Division of Vascular Surgery and Endovascular Therapy, University of Pennsylvania Health System, Philadelphia, PA, USA.
J Vasc Surg. 2011 Feb;53(2):269-73. doi: 10.1016/j.jvs.2010.08.062. Epub 2010 Oct 27.
The purpose of this study was to examine the fate of aneurysmal iliac arteries managed during endovascular aneurysm repair (EVAR) for abdominal aortic aneurysm (AAA).
We analyzed data from the Cook Zenith trial. Follow-up was at 1 month, 6 months, 12 months, and then annually for 5 years. Patients were evaluated according to the largest iliac artery diameter: group A (≥ 20 mm) and group B (< 20 mm). These groups were further subdivided based on iliac artery growth ≥ 5 mm during follow-up. The Fisher exact test and χ(2) test were used.
Of 736 patients treated, 671 had a follow-up examination (group A = 274). In group A, 220 (80%) were treated with flared limbs in the common iliac artery. Group A did not demonstrate increased iliac growth as compared to group B. Furthermore, both groups had a similar percentage of patients that experienced iliac artery expansion of 32.1% and 31.5%, respectively. Extension to the external iliac artery did not affect growth (P = .4). No difference was noted in the need for secondary interventions between groups. However, group A patients that did not experience growth were more likely to develop a distal type I endoleak than group B patients who did not develop growth (P = .03). There was no difference in serious adverse events (SAEs) between groups (P = .51). However, patients that developed iliac artery growth in either group were less likely to have an SAE compared to patients who did not experience growth (P = .035). There was no difference in the mean percent oversizing of the iliac limbs between groups A and B. However, the mean percent oversizing in groups A and B that had iliac artery growth was significantly higher than in those that demonstrated no growth (P < .01).

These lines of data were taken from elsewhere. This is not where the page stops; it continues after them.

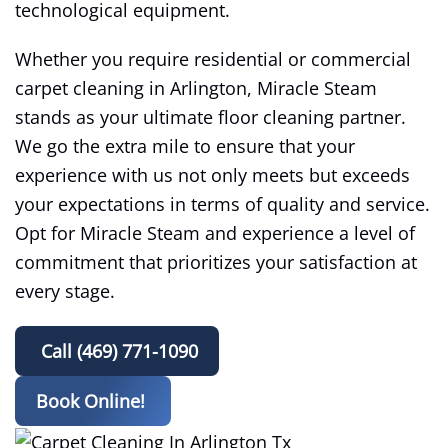
technological equipment.
Whether you require residential or commercial
carpet cleaning in Arlington, Miracle Steam
stands as your ultimate floor cleaning partner.
We go the extra mile to ensure that your
experience with us not only meets but exceeds
your expectations in terms of quality and service.
Opt for Miracle Steam and experience a level of
commitment that prioritizes your satisfaction at
every stage.
Call (469) 771-1090
Book Online!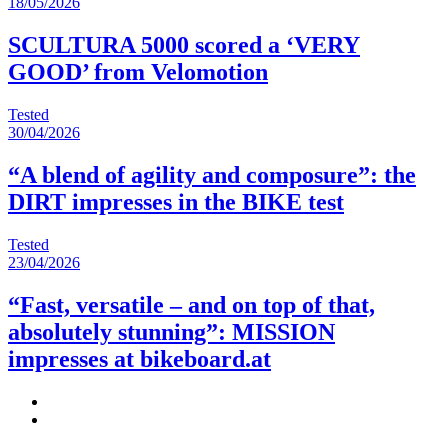
18/05/2026
SCULTURA 5000 scored a ‘VERY
GOOD’ from Velomotion
Tested
30/04/2026
“A blend of agility and composure”: the
DIRT impresses in the BIKE test
Tested
23/04/2026
“Fast, versatile – and on top of that,
absolutely stunning”: MISSION
impresses at bikeboard.at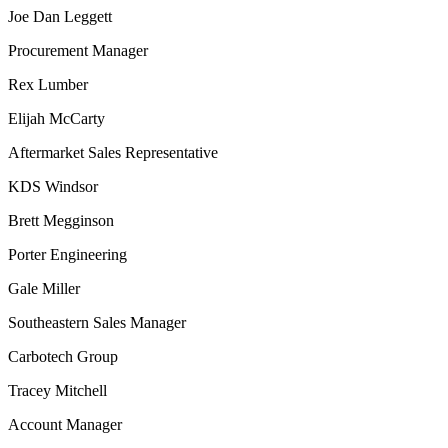
Joe Dan Leggett
Procurement Manager
Rex Lumber
Elijah McCarty
Aftermarket Sales Representative
KDS Windsor
Brett Megginson
Porter Engineering
Gale Miller
Southeastern Sales Manager
Carbotech Group
Tracey Mitchell
Account Manager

Aneurysmal iliac arteries managed by flared limbs or external iliac extensions at the time of EVAR for AAA do not demonstrate future iliac growth, increased rate of secondary interventions, or SAEs compared to patients with normal iliac arteries. This suggests that aneurysmal iliac arteries can be safely treated with appropriately sized limbs landed in the common or external iliac artery.
本研究旨在探讨腹主动脉瘤腔内修复术(EVAR)治疗后动脉瘤样髂动脉的转归。
我们分析了 Cook Zenith 试验的数据。随访时间为 1 个月、6 个月、12 个月,然后每年随访 5 年。根据最大髂动脉直径将患者分为 A 组(≥20mm)和 B 组(<20mm)。根据随访期间髂动脉增长≥5mm,将这些组进一步分为亚组。采用 Fisher 确切检验和 χ(2)检验。
736 例患者中,671 例接受了随访检查(A 组=274 例)。A 组中,220 例(80%)接受了髂总动脉分叉型支架植入。与 B 组相比,A 组髂动脉无明显增长。此外,两组患者髂动脉扩张率分别为 32.1%和 31.5%,两组相似。髂外动脉延长对生长无影响(P=0.4)。两组患者需要进行二次干预的比例无差异。然而,未发生生长的 A 组患者比未发生生长的 B 组患者更易发生远端Ⅰ型内漏(P=0.03)。两组严重不良事件(SAE)发生率无差异(P=0.51)。然而,与未发生生长的患者相比,发生髂动脉生长的患者发生 SAE 的可能性较小(P=0.035)。A、B 两组髂支过度扩张的平均百分比无差异。然而,发生髂动脉生长的 A、B 两组的平均过度扩张百分比明显高于未发生生长的患者(P<0.01)。
与正常髂动脉患者相比,AAA 腔内修复术时使用分叉型支架或髂外延伸支架治疗的动脉瘤样髂动脉不会发生未来的髂动脉生长、二次干预率增加或 SAE。这表明,适当大小的分支支架可安全植入髂总或髂外动脉,用于治疗动脉瘤样髂动脉。